Pramono mengatakan, KPU menggelar Rapat pleno penolakan permohonan PAW pada 6 Januari 2020 atau dua hari sebelum Wahyu Setiawan terjaring OTT pada Rabu 8 Januari 2020.
Menurut Pramono, kasus yang menjerat rekannya di KPU Wahyu Setiawan akan sulit memulihkan kepercayaan masyarakat terhadap penyelenggara KPU. Meski demikian, ia meyakini komisioner KPU baik pusat maupun daerah memiliki integritas dimana masyarakat tidak perlu meragukannya.
Dalam kesempatan itu, Pramono mengingatkan untuk tidak melakukan mobilisasi ASN dalam rangka memenangkan salah satu kandidat pada pelaksanaan Pilgub Sumbar mupun pilkada di 13 kabupaten dan kota di Sumbar digelar pada Rabu 23 September 2020.

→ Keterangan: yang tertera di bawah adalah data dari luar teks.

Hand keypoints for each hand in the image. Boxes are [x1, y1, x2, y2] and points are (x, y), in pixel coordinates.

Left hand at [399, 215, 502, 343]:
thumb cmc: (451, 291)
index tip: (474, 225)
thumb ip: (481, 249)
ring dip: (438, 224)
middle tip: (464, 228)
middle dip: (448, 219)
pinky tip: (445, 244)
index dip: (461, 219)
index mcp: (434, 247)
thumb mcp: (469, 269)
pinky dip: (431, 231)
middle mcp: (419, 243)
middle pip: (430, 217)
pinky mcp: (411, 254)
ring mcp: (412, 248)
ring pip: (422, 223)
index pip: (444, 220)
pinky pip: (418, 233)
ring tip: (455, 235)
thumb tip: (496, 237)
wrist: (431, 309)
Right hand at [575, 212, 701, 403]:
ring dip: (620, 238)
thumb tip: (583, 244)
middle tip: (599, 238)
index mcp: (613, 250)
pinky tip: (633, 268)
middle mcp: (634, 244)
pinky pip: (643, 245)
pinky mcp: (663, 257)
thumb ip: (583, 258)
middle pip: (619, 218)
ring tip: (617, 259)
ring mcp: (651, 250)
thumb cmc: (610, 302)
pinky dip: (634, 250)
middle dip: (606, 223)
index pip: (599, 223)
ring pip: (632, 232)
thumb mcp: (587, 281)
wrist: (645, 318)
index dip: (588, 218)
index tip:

Pilgub Sumbar yang digelar Rabu, 23 September 2020 berikut 13 kabupaten dan kota di Sumbar yang melaksanakan pilbup dan pilwako, yaitu Dharmasraya, Solok Selatan, Pasaman Barat, Pasaman, Pesisir Selatan, Sijunjung, Tanah Datar, Padang Pariaman, Agam, Lima Puluh Kota. Kemudian, Kota Solok dan Bukittinggi.